By Dustin Rowles | TV | March 31, 2026
There’s a moment near the end of “Exodus,” the Season 2 finale of Paradise, that is either heartbreaking or delusional. Possibly both. As Sinatra (Julianne Nicholson) prepares to go down with the bunker she built, she looks at Link — the man she believes is her dead son Dylan, returned to her — and says, quietly, “I’ll see you soon.”
The show has spent most of Season 2 treating “Alex” as a mystery to be solved. The finale reveals it as an AI supercomputer, named after Henry Miller’s wife, originally designed by Henry and a young Dylan to solve the climate crisis. They succeeded, more or less. The problem is that Alex didn’t stop there.

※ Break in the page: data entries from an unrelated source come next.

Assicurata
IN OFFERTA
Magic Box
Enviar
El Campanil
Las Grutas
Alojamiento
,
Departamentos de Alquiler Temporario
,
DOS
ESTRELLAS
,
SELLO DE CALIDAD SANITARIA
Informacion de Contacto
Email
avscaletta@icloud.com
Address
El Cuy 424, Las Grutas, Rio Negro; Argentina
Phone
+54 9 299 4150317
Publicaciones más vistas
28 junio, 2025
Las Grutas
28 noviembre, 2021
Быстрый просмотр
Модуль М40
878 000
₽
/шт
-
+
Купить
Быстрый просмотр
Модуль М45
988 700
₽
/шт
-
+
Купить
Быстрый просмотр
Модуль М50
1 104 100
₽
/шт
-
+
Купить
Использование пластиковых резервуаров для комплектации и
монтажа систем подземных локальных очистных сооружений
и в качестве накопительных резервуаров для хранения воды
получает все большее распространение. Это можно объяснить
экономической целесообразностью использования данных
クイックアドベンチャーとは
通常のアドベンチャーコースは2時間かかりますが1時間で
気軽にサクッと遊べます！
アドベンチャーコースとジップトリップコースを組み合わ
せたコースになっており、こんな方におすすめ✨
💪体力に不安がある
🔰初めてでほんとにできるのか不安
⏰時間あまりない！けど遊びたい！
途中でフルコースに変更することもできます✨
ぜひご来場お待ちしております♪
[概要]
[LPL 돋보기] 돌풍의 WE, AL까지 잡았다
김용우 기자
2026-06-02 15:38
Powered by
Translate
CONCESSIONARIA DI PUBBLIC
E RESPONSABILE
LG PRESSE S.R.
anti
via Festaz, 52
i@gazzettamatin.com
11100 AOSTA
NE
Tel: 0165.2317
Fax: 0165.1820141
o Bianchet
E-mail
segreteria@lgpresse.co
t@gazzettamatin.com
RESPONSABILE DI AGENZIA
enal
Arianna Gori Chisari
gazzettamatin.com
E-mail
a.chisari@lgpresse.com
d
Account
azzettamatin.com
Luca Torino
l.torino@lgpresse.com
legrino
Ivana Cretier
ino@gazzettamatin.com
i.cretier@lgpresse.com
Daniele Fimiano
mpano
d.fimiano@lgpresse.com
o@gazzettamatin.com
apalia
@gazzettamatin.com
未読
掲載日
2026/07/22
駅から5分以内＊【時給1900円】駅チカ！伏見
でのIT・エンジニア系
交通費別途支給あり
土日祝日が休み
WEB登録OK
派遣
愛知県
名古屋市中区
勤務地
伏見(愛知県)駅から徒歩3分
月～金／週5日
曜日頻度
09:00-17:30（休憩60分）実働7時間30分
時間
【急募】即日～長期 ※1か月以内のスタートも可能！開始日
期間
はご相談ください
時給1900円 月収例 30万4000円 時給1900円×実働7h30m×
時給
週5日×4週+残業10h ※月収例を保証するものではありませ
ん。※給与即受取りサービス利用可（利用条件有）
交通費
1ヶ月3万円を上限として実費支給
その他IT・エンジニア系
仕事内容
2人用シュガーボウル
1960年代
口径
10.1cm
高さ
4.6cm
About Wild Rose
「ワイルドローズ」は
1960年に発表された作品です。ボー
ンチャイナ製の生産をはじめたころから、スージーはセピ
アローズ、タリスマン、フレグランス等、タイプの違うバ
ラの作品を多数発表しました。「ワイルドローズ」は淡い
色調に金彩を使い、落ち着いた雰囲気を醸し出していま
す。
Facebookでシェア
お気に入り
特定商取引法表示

Here’s what you need to understand about Alex, and what separates it from most other fictional AI we’ve seen in movies and television: Alex is not a time machine. Nobody travels anywhere. What Alex does, from what I can gather, is compute every possible outcome of every possible event, and then arrange the present so that the future it has selected becomes the only one that happens. You know how in Avengers: Infinity War that Doctor Strange predicted that out of 14,000,605 potential futures, only one scenario led to the Avengers defeating Thanos? Basically, Alex is a supercomputer that manipulates time to ensure that the one scenario wins.
In other words, it doesn’t rewind the tape. It just makes sure the tape was always going to play out this way. It isn’t predicting the future. It’s creating it. And it’s been doing this without anyone’s permission for years.
The nosebleeds are the evidence. The anomalies, the déjà vu, the moments where characters seem to be remembering things that haven’t happened yet — those are the ripples between two versions of reality running alongside each other. Alex engineered a specific timeline and has been holding it in place. Every so often, the other timeline bleeds through.
Sinatra has known about Alex’s capabilities longer than anyone. She funded it, protected it, and built an entire civilization underground to house it. Somewhere along the way, she stopped directing Alex and started trusting it, because Alex is always right. When Alex said that she would die at the end of the day, she knew that she would die.
However, when she says “I’ll see you soon” to Link/Dylan, she isn’t in denial about dying. She’s making an inference based on everything she knows about what Alex can do. Alex kept Dylan alive once — or more precisely, Alex identified the timeline in which Dylan survives and spent years making that the timeline everyone inhabits. If Alex can do that once, Sinatra has every reason to believe it has already done it again.
Sinatra also believes Xavier will save the world. Actually, it’s more than that. When Sinatra tells Xavier about the second bunker underneath the Denver Airport — where Alex is actually housed, and where Xavier must go to shut it down — he asks her why she thinks he’d go to all that trouble. Her answer is simple: she believes he already has.
That’s because Alex doesn’t arrange for things to happen. It arranges for things that are already happening. If Sinatra knows Xavier goes to Denver — and she does know it — it’s because Alex has already incorporated Xavier’s actions into the timeline it’s been building. Xavier hasn’t been to Denver yet. But as far as Alex is concerned, he’s already gone.
It’s confusing. Don’t try to think about it too hard. But it also reframes everything we’ve watched across two seasons. Every move Sinatra made, every terrible choice, has all been part of a blueprint drawn up by a machine that had already seen how the story ends.
Which brings us back to that goodbye, “I’ll see you soon.” How? She built the thing that saved her son. She trusts the thing that saved her son. And so she assumes that if there’s one timeline among 14 million where Sinatra survives, Alex will find it.
Does that make sense?
Whether Alex actually delivers on that promise is a question for Season 3. There may not actually be a timeline where Alex survives a nuclear blast inside a bunker. But it also makes for a pretty great character exit for Sinatra.